◆ **Problem**
In the entries that follow, the line with "left shoulder: (104, 113)" opens the range and the line with "left back paw: (69, 162)" closes it; repeat that range exactly, both lines included.

◆ **Material for this task**
· · · · ·

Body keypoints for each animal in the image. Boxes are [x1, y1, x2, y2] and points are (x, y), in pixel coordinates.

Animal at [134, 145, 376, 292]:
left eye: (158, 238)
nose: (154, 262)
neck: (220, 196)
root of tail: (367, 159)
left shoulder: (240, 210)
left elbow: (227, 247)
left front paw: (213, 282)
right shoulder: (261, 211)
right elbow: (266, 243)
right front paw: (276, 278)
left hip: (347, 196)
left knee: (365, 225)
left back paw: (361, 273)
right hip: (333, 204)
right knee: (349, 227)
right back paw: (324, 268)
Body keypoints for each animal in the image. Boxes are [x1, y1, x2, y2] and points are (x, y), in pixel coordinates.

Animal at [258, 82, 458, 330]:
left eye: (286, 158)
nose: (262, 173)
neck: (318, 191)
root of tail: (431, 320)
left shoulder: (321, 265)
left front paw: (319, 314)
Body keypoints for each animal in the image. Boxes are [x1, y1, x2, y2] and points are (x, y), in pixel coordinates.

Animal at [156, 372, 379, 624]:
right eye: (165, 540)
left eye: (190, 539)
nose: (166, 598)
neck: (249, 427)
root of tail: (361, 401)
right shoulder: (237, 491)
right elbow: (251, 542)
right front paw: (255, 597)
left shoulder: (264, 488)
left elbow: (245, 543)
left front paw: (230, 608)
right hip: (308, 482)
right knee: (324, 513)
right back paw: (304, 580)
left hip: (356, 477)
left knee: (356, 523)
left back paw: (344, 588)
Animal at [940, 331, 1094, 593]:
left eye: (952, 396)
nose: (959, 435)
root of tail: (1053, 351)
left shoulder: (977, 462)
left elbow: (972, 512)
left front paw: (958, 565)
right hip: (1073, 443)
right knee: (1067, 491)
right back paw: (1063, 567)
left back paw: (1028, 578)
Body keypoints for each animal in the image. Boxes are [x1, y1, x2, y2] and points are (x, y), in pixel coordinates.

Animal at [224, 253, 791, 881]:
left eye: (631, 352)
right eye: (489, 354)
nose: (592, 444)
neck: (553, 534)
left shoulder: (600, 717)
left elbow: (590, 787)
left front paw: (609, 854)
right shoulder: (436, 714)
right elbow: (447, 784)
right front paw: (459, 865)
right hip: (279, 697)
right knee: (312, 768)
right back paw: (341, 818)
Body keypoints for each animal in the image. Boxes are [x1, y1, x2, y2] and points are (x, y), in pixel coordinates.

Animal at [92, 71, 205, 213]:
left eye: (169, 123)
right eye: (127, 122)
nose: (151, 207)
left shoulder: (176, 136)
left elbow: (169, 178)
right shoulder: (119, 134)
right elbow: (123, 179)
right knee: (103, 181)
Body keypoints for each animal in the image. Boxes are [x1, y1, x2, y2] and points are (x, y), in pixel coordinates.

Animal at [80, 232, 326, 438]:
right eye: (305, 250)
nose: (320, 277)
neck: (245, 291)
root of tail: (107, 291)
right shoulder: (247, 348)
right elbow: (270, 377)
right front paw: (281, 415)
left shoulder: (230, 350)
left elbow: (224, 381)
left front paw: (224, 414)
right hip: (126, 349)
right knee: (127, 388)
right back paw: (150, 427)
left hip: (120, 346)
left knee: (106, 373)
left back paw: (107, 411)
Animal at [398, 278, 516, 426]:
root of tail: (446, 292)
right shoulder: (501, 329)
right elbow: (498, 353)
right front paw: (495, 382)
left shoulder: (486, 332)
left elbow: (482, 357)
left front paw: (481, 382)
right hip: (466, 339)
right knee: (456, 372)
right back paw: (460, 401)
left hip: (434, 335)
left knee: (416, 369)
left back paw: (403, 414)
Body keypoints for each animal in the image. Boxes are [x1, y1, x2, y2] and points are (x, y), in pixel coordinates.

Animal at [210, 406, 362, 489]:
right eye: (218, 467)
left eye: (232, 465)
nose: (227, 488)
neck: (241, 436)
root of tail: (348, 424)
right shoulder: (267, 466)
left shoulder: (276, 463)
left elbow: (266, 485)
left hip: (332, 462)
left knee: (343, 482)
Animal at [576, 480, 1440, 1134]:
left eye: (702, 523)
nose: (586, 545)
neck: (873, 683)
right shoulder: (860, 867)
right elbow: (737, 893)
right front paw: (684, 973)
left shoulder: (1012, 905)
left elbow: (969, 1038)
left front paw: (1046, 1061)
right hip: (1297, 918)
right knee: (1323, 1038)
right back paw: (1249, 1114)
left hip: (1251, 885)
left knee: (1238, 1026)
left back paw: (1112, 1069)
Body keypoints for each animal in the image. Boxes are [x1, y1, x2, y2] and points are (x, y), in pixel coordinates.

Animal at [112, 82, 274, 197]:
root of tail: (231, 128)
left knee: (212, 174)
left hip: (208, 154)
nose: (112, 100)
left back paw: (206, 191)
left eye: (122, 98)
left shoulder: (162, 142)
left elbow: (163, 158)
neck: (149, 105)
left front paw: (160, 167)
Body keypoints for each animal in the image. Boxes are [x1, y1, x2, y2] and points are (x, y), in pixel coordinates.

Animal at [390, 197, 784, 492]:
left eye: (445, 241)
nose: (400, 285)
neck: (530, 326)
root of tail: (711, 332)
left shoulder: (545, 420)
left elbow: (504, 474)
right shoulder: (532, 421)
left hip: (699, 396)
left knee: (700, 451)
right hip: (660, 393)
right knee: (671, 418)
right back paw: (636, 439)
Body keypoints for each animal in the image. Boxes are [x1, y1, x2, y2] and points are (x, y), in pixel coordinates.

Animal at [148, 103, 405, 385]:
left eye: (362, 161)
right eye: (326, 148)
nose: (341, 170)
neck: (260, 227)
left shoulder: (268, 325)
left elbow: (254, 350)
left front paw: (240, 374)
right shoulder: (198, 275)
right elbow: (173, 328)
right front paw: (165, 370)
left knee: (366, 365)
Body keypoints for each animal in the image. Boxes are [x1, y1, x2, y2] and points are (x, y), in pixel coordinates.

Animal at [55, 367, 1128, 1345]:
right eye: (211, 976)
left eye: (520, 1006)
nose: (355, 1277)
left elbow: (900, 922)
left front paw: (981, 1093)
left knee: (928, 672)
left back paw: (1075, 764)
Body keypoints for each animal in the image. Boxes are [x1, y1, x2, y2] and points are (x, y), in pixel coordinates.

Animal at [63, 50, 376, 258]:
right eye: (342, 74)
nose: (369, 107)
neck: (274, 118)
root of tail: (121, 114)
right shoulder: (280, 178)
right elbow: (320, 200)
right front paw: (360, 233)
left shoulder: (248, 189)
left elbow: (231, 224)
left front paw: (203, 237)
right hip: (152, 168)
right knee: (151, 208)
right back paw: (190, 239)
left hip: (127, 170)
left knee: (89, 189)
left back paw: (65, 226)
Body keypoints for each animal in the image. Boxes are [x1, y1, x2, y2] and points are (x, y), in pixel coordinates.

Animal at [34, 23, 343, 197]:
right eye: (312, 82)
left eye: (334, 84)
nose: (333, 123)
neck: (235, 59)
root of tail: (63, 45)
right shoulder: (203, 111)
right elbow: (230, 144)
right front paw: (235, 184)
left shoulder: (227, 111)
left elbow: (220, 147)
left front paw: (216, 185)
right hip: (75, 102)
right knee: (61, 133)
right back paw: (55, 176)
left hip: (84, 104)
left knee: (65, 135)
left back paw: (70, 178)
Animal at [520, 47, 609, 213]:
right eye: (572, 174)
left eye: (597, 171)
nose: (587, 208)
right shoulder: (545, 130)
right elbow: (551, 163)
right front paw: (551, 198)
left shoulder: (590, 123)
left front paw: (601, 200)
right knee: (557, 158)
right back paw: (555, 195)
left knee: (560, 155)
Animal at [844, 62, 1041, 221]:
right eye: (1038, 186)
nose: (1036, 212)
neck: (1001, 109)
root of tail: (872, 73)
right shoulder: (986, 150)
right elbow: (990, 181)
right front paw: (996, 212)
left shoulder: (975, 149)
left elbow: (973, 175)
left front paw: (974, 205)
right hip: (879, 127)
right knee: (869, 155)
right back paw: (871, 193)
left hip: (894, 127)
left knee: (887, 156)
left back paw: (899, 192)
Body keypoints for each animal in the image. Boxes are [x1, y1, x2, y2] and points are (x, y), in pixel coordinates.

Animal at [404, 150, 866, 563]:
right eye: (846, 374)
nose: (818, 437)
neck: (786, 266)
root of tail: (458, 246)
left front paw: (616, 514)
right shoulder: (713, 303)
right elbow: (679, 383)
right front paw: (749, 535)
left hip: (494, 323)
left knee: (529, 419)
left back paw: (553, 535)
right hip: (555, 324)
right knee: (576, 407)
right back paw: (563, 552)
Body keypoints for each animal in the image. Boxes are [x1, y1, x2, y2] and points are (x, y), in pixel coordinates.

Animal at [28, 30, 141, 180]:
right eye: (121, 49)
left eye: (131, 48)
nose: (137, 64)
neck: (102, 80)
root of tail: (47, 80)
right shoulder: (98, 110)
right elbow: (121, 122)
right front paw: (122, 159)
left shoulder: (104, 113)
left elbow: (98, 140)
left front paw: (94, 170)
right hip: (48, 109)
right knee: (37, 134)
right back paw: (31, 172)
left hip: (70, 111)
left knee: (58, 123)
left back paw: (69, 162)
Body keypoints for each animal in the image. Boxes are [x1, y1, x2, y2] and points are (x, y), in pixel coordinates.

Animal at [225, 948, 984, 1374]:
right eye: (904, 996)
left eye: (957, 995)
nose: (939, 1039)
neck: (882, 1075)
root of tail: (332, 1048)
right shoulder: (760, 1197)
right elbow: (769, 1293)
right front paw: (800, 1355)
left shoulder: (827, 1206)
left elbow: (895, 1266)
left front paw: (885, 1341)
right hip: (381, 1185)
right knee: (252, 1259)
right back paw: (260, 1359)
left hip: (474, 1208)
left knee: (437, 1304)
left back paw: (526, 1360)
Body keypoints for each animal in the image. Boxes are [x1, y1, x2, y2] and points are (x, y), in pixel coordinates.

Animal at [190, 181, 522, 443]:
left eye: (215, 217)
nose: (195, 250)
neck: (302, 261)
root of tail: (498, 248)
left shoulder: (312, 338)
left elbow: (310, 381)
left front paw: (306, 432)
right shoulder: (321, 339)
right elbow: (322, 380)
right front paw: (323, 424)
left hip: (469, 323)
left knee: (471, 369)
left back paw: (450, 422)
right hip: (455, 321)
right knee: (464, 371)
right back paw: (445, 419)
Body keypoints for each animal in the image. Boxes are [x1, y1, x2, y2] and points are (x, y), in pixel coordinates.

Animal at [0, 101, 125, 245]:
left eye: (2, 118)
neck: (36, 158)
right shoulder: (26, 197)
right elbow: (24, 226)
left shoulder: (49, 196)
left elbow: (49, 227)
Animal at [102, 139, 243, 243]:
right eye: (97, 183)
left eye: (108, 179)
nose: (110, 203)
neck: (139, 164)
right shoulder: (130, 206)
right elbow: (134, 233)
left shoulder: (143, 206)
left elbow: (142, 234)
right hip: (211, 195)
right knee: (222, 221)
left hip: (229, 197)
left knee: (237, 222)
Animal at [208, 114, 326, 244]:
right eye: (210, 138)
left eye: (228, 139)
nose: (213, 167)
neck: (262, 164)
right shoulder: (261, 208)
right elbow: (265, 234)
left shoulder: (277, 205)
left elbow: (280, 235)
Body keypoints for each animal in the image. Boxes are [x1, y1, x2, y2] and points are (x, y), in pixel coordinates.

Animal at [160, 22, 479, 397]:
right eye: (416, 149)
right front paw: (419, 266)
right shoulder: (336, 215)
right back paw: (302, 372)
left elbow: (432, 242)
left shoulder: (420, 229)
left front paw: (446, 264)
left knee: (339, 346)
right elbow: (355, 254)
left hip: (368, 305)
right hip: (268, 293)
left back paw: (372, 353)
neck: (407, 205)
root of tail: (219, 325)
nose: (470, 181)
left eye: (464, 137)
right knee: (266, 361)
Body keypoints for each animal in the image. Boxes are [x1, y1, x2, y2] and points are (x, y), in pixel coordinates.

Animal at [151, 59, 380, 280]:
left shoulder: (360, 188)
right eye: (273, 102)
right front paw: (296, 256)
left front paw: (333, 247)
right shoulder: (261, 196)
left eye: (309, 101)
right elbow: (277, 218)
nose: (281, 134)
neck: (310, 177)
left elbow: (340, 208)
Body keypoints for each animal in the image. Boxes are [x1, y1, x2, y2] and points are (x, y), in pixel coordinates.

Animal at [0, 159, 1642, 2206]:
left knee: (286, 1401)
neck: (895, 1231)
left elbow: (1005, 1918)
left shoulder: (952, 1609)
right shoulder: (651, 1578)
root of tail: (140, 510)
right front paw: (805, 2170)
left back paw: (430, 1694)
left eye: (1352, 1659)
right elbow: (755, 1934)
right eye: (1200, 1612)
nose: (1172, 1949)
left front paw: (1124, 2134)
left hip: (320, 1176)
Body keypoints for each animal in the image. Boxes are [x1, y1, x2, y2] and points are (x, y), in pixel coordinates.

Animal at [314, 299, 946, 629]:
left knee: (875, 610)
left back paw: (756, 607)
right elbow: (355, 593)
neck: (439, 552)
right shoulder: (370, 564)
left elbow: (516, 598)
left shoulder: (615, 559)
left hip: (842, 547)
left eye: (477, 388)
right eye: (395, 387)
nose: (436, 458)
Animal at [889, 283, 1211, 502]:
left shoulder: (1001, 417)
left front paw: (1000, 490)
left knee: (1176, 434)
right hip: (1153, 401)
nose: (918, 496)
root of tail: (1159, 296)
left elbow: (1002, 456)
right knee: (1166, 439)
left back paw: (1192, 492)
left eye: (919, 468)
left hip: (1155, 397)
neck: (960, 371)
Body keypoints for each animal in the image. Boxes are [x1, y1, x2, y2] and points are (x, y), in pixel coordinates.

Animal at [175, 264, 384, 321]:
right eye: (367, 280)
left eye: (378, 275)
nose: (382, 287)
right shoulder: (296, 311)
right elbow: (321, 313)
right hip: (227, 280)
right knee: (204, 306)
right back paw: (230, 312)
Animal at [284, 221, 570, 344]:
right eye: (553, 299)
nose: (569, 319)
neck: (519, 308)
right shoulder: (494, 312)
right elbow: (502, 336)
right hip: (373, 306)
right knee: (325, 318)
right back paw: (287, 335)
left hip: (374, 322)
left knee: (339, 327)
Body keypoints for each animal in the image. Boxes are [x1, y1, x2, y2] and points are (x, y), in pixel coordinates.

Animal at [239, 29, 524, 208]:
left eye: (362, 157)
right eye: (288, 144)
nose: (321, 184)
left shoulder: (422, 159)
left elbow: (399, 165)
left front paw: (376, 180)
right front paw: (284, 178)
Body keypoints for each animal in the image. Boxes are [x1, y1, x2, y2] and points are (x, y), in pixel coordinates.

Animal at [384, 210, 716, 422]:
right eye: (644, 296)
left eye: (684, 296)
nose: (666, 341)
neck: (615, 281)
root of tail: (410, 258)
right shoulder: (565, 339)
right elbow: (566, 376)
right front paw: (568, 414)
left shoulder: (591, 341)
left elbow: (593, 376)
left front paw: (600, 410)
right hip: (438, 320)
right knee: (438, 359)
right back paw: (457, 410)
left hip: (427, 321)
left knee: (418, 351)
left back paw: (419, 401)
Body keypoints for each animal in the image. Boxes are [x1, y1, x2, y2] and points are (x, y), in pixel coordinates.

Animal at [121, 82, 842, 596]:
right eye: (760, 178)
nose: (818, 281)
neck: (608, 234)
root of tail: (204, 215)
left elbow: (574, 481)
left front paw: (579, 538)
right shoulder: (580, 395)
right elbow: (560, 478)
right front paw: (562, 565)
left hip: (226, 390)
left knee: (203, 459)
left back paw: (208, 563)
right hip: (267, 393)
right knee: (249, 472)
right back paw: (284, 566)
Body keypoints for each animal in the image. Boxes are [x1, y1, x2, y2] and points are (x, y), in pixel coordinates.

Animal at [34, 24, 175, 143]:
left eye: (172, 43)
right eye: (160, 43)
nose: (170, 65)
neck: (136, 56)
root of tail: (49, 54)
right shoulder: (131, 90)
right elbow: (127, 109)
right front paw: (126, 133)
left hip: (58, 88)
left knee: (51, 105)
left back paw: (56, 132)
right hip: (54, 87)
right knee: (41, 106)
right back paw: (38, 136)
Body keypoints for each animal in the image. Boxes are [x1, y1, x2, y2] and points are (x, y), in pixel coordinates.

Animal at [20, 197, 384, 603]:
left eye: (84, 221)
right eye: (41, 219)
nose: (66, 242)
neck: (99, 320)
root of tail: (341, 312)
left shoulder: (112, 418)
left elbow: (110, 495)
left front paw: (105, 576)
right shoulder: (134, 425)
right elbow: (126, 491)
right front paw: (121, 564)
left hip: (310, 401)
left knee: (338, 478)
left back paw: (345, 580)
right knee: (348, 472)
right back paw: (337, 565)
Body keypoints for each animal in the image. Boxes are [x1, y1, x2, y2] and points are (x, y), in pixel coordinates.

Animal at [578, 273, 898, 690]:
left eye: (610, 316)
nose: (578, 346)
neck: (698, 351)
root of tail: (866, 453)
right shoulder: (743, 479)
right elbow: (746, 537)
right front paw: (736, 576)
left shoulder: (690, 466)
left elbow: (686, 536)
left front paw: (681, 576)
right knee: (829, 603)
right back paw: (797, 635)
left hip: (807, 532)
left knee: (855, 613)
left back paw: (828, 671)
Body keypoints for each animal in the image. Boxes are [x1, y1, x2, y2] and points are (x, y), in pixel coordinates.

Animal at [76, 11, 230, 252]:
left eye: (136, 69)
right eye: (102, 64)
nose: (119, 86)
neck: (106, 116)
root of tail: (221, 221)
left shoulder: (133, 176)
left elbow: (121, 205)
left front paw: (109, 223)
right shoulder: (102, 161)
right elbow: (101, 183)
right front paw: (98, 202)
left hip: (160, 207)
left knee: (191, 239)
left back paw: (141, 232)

· · · · ·

◆ **Solution to this problem**
left shoulder: (104, 113)
left elbow: (98, 140)
left front paw: (94, 170)
right hip: (48, 109)
right knee: (37, 134)
right back paw: (31, 172)
left hip: (70, 111)
left knee: (58, 123)
left back paw: (69, 162)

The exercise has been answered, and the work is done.